Network-level simulations (agent-based models) show that individual-level interventions can cascade to produce large population-level effects through retweets and engagement dynamics, with up to 40% reductions in misinformation exposure under favorable network conditions.
Connections¶
- Extends prior work on accuracy nudges in COVID-19 contexts
- Related to inoculation approaches that prepare people against misinformation
- Complements psychological approaches to corrections
- Shares similar intervention framing with media literacy interventions
- Related to psychological drivers that explain sharing behavior beyond confusion
Notes¶
Strengths: The paper elegantly identifies a fundamental mechanism—limited attention rather than confusion or indifference—that explains why people share accurate-seeming content without deliberation. The intervention is minimal (a single sentence), scalable, and replicates across both lab and field settings. The Twitter experiment provides real-world validation of effects observed in controlled surveys. Network simulations demonstrate plausible population-level impacts.

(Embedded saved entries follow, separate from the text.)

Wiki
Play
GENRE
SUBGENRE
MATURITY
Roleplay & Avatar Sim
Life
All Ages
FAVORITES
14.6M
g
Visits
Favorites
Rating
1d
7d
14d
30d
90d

Limitations: The Twitter experiment faced technical constraints (Twitter API limitations, potential selection effects in which accounts received messages). Participants who received the intervention may have been less receptive to such prompts than the general population. Effects are modest in absolute terms (4.8% increase in quality sharing, though 51.2% relative reduction for false headlines in Study 5), and long-term persistence beyond 24 hours is untested. The mechanism is framed as "limited attention," but the paper doesn't directly measure where attention is allocated during decision-making.
Significance: This work challenges the common framing of misinformation sharing as driven by motivation or polarization alone. The attention-based explanation suggests scalable, platform-implementable solutions—such as simple reminders before sharing—could improve information ecosystems without requiring radical changes to user behavior or platform design. The results resonate with prior work showing that most people do care about accuracy but fail to implement that preference in real-world decisions.